### Document segment
----

Our capital requirements are primarily dependent upon the pace of our new restaurant growth plan. The new restaurant growth plan is primarily dependent upon economic conditions, the real estate market and resources to both develop and operate new restaurants. In addition to new restaurants, our capital expenditure outlays are also dependent on the cost and potential obligation to invest in maintenance, facility upgrades, capacity enhancements, information technology and other general corporate capital expenditures.

The amount of capital required to open a new restaurant is largely dependent on whether we build-out an existing leased space or build from the ground up. Our preference is to find leased space for new restaurant locations, but depending on the availability of real estate in specific markets, we will take advantage of alternative strategies, which may include land purchases, land leases, and ground-up construction of a building to house our restaurant operation. We expect that a build-out of a new DRH-owned BWW restaurant will require an estimated cash investment of $1.7 million to $2.1 million (excluding potential tenant incentives). We expect to spend up to $0.3 million per restaurant for pre-opening expenses. Depending on individual lease negotiations, we may receive cash tenant incentives, which have historically been up to $0.4 million. The projected cash investment per restaurant is based on recent opening costs and future projections and may fluctuate based on construction costs specific to new restaurant locations.

We target a cash on cash payback on our initial total capital investment of less than four years. The expected payback is subject to how quickly we reach our target sales volume and the cost of construction.

----

### Stated exercise A
Answer each of the following from the passage on restaurant capital requirements.
(i) On what do the capital requirements primarily depend?
(ii) What estimated cash investment is expected for a build-out of a new DRH-owned BWW restaurant, excluding potential tenant incentives?
(iii) What cash on cash payback period is targeted on the initial total capital investment?
### Stated exercise B
Carry the passage on restaurant capital requirements forward, starting after its final sentence.

### Record set
----

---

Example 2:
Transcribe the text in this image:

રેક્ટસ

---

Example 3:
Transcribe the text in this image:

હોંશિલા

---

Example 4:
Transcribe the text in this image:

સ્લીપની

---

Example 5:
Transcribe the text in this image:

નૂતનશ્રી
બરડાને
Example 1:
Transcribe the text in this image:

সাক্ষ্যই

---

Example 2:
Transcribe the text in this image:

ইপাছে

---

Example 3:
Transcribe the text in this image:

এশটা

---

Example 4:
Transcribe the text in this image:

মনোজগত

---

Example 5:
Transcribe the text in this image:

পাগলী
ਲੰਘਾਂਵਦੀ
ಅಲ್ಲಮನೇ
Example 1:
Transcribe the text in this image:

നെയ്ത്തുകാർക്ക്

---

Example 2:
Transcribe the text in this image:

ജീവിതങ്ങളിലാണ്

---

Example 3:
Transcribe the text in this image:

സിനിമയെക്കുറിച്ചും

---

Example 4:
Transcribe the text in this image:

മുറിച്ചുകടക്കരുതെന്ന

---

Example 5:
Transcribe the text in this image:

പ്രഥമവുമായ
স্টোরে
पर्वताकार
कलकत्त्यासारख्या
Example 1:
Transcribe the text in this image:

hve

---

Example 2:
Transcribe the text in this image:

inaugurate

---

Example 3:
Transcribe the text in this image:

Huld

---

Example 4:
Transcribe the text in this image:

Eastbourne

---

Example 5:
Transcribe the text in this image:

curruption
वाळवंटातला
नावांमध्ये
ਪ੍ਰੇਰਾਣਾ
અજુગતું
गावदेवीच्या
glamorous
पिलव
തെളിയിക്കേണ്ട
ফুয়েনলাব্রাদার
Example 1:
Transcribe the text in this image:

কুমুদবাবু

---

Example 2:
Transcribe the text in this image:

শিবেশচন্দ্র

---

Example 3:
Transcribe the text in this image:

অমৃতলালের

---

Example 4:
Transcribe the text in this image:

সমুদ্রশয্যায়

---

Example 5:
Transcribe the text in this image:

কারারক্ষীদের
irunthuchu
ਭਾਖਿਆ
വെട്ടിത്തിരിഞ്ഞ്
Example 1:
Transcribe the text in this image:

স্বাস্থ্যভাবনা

----

### Output A
(i) The pace of the new restaurant growth plan.
(ii) $1.7 million to $2.1 million.
(iii) Less than four years.

### Output B
Cash flow from continuing operations for First Quarter 2017 was $4.4 million compared with $4.3 million for First Quarter 2016. Net cash provided by operating activities consisted primarily of net earnings adjusted for non-cash expenses.

For 2017, capital expenditures are anticipated to be between $5.0 million and $6.0 million. We plan to use the capital as follows: approximately 50.0% for new restaurant openings and the remaining 50.0% for restaurant remodels, upgrades and other general corporate purposes. Any excess cash from operations will be used to accelerate pay down of our debt.

Although investments in new restaurants are an integral part of our strategic and capital expenditures plan, we also believe that reinvesting in existing restaurants is an important factor and necessary to maintain the overall positive dining experience for our guests. Depending on the age of the existing restaurants, upgrades have ranged from approximately $50,000 (for minor interior refreshes) to approximately $1.3 million (for a full remodel of the restaurant). We target remodels of $0.6 million to $0.7 million to upgrade a typical BWW restaurant to the new Stadia design. The Company's strategy is to fully remodel existing BWW restaurants to the Stadia design at time of scheduled refresh or remodel typically within seven years or less of opening.

Mandatory Upgrades
 
In fiscal year 2017, we will invest in two mandatory remodels of existing BWW restaurants. These will primarily be funded through cash from operations, supplemented by drawing off our development line of credit.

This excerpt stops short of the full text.